PROVIDED MATERIAL ▸
= = = =
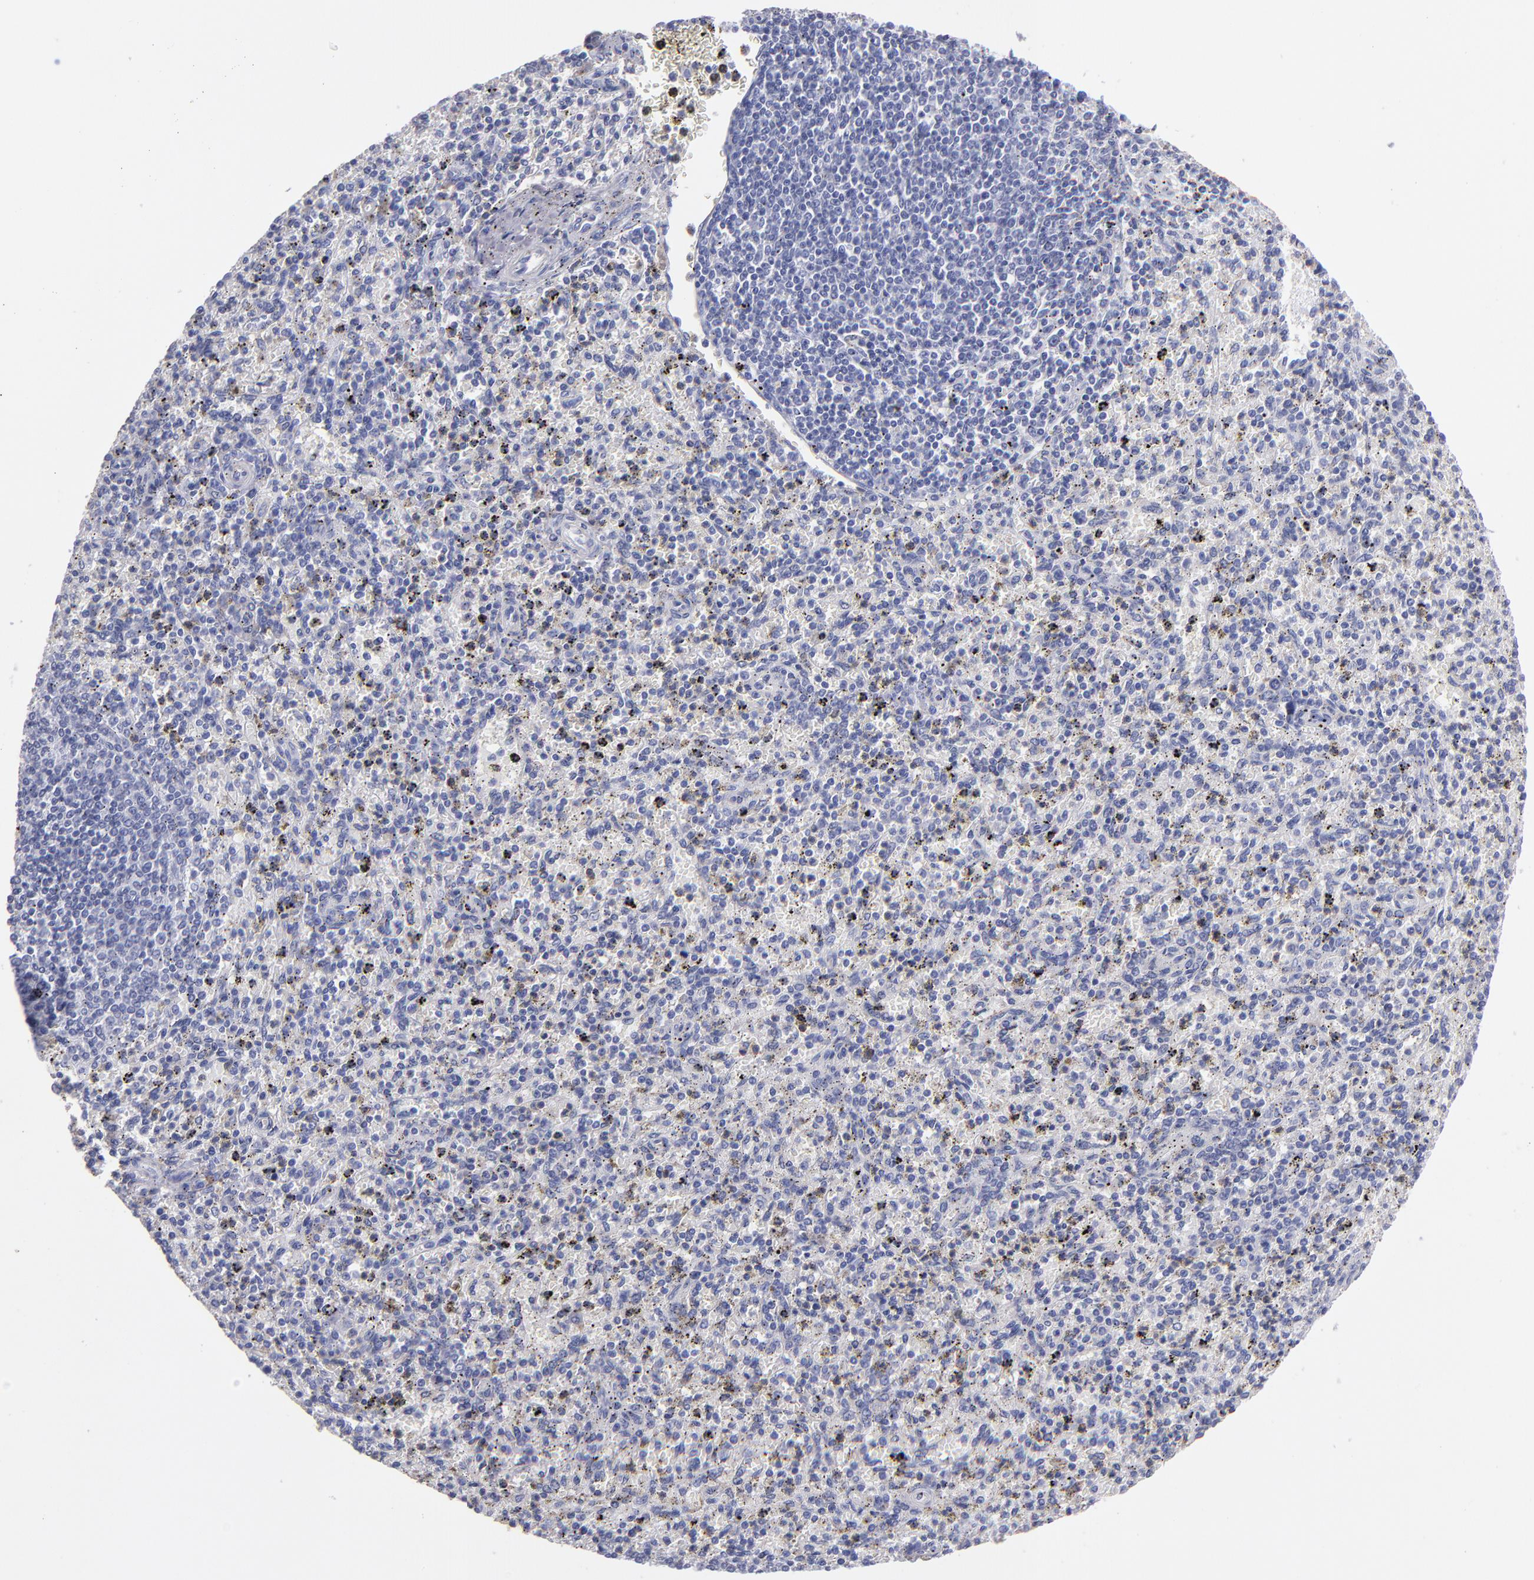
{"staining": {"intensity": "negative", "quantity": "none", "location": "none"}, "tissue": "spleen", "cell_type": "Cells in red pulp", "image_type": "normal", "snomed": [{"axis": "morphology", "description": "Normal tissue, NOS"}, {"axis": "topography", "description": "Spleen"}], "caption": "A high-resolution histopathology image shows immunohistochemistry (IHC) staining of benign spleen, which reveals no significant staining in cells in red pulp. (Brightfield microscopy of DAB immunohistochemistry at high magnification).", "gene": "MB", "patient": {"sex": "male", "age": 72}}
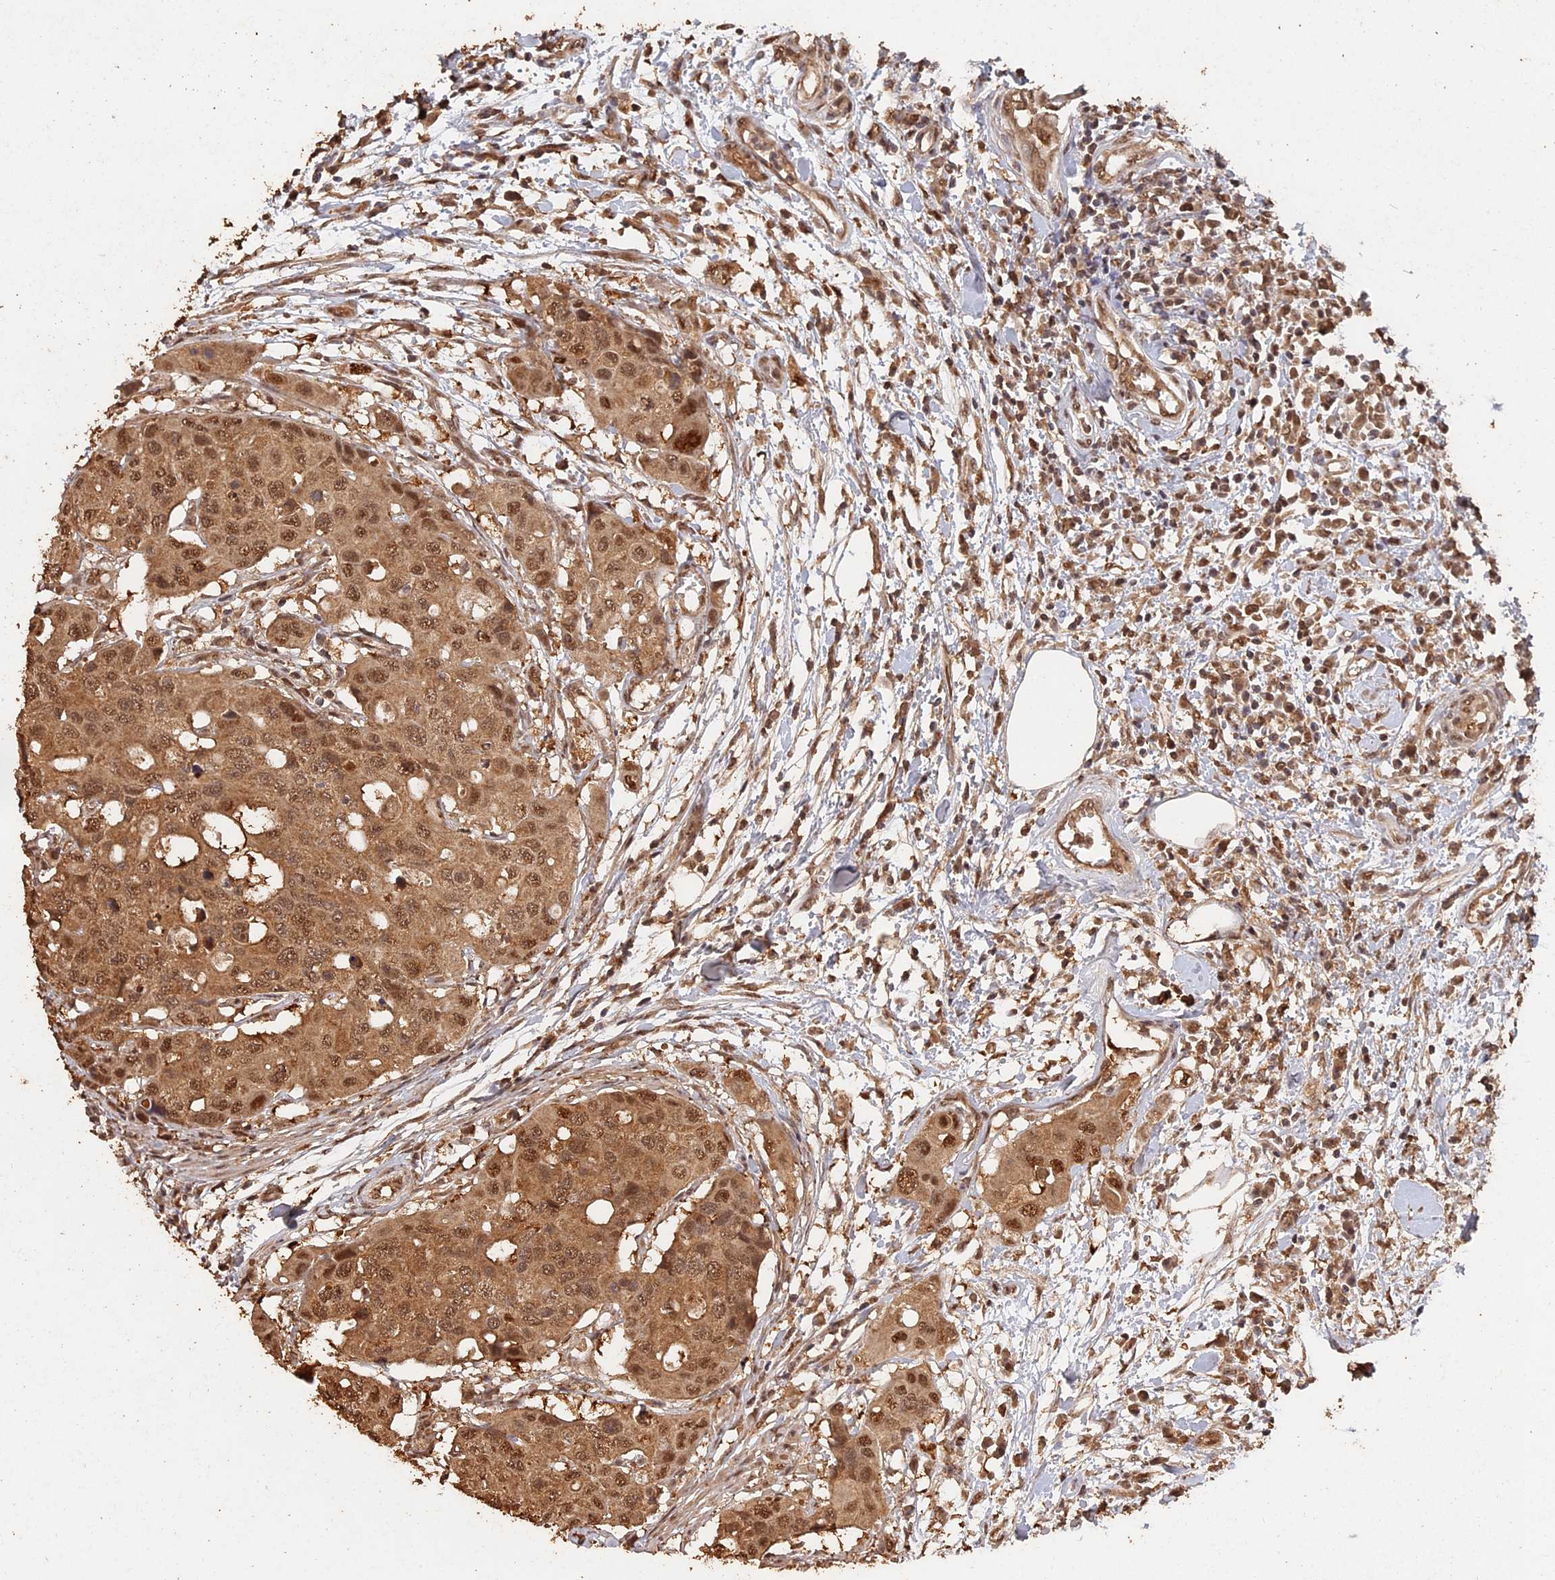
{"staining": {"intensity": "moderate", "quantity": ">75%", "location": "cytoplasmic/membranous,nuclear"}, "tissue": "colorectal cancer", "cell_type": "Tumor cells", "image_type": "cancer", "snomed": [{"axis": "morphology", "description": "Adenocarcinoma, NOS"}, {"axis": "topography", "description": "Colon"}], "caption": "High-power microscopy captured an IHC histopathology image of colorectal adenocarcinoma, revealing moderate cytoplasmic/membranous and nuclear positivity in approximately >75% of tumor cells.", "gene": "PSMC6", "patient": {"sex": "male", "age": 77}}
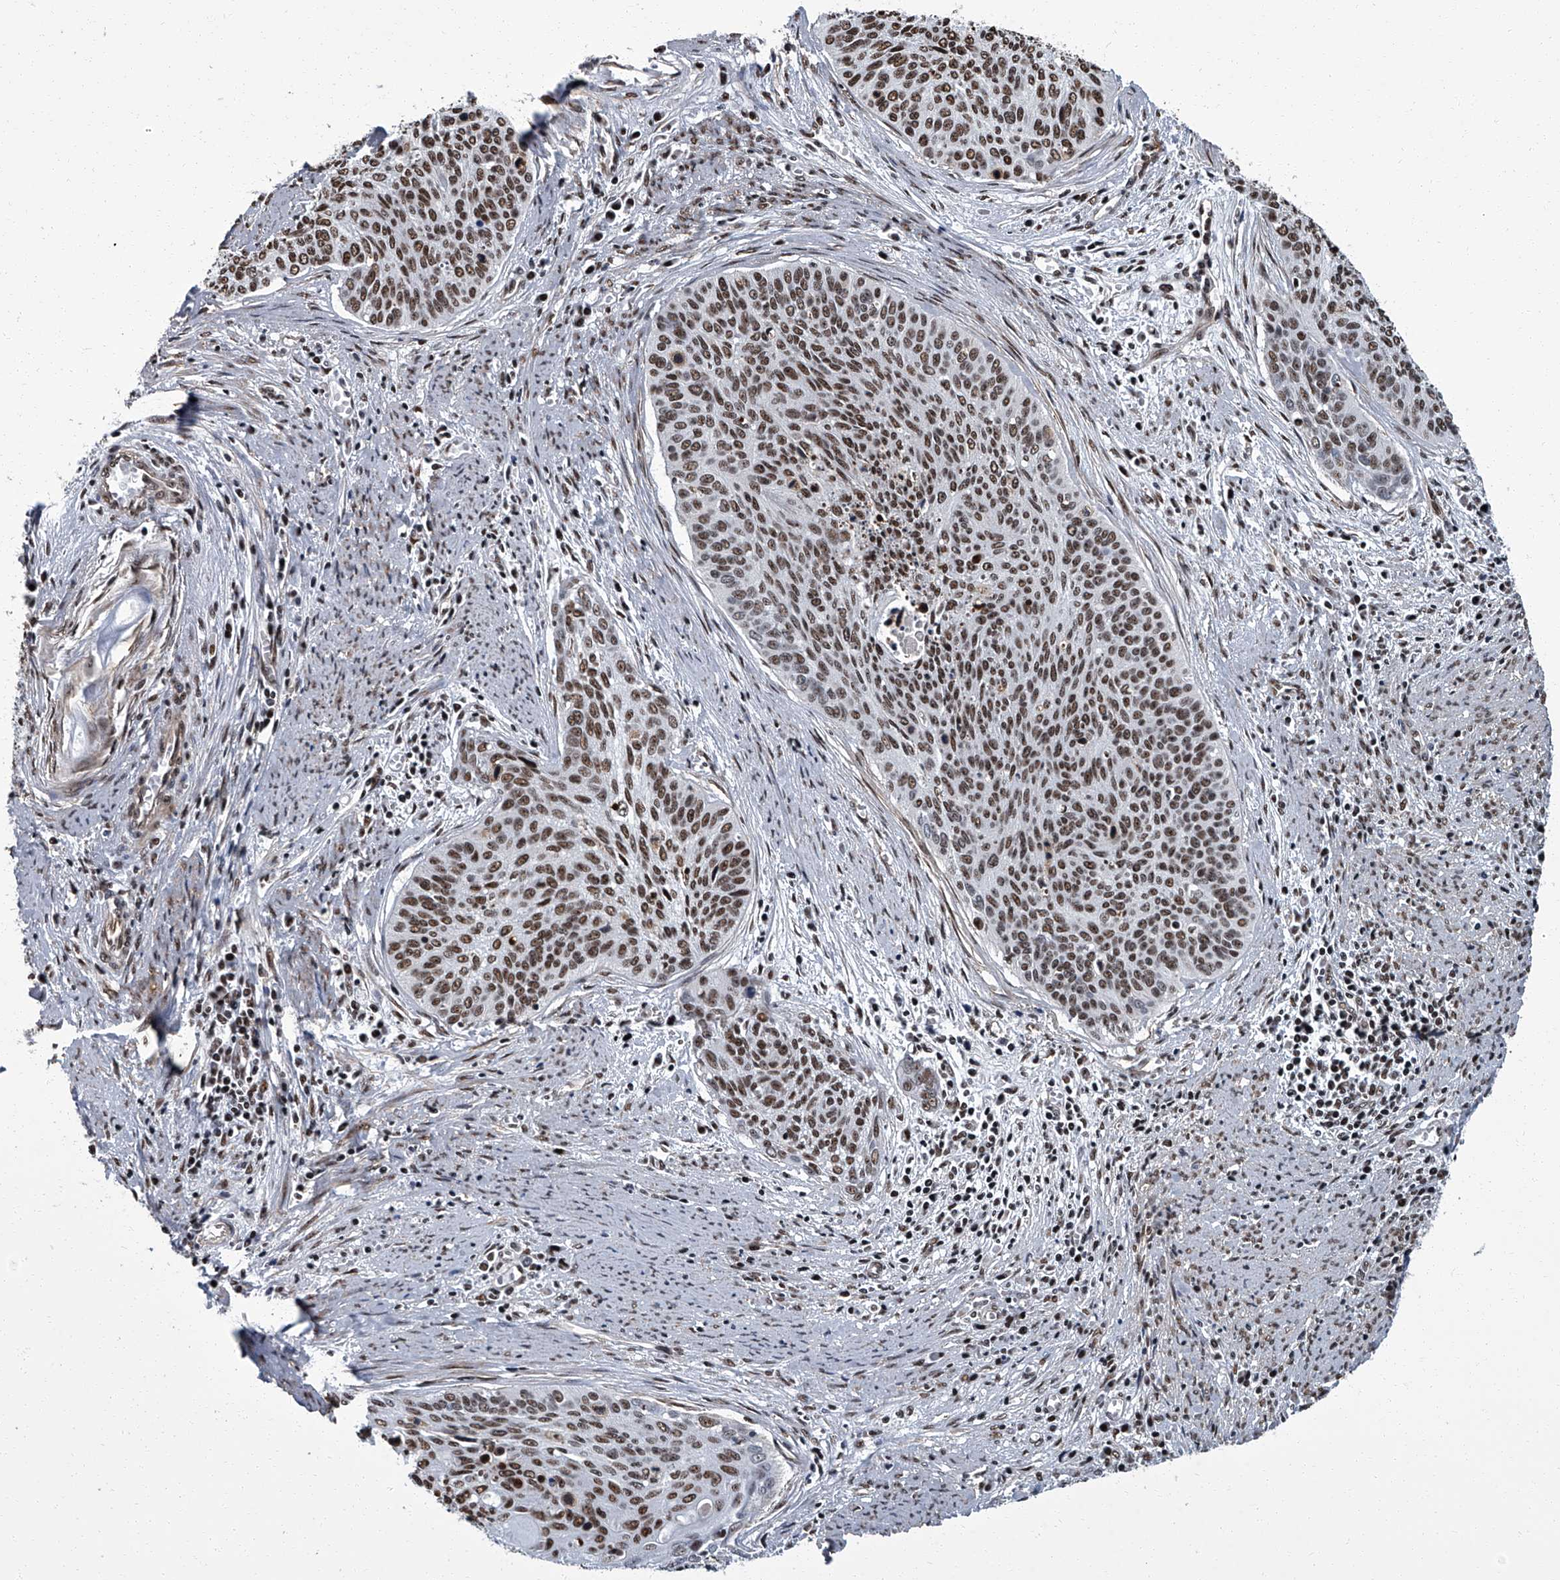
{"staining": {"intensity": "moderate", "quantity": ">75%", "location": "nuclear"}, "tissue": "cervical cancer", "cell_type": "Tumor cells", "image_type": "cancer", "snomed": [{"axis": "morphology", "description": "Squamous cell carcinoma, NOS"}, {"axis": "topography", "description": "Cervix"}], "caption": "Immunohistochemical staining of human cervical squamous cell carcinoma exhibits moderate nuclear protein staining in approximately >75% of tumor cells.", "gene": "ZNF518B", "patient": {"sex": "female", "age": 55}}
= = = =
WORK REQUEST ▸
A verbatim copy of the listing, with all pictures removed, is required.

RESPONSE AREA ▸
{"staining": {"intensity": "negative", "quantity": "none", "location": "none"}, "tissue": "spleen", "cell_type": "Cells in red pulp", "image_type": "normal", "snomed": [{"axis": "morphology", "description": "Normal tissue, NOS"}, {"axis": "topography", "description": "Spleen"}], "caption": "A high-resolution histopathology image shows immunohistochemistry (IHC) staining of benign spleen, which reveals no significant staining in cells in red pulp. (Brightfield microscopy of DAB immunohistochemistry at high magnification).", "gene": "MB", "patient": {"sex": "male", "age": 72}}
{"staining": {"intensity": "moderate", "quantity": ">75%", "location": "cytoplasmic/membranous,nuclear"}, "tissue": "colorectal cancer", "cell_type": "Tumor cells", "image_type": "cancer", "snomed": [{"axis": "morphology", "description": "Adenocarcinoma, NOS"}, {"axis": "topography", "description": "Colon"}], "caption": "High-power microscopy captured an IHC histopathology image of colorectal adenocarcinoma, revealing moderate cytoplasmic/membranous and nuclear positivity in approximately >75% of tumor cells.", "gene": "PSMC6", "patient": {"sex": "male", "age": 77}}
{"staining": {"intensity": "moderate", "quantity": ">75%", "location": "nuclear"}, "tissue": "cervical cancer", "cell_type": "Tumor cells", "image_type": "cancer", "snomed": [{"axis": "morphology", "description": "Squamous cell carcinoma, NOS"}, {"axis": "topography", "description": "Cervix"}], "caption": "Immunohistochemical staining of human cervical squamous cell carcinoma exhibits moderate nuclear protein staining in approximately >75% of tumor cells.", "gene": "ZNF518B", "patient": {"sex": "female", "age": 55}}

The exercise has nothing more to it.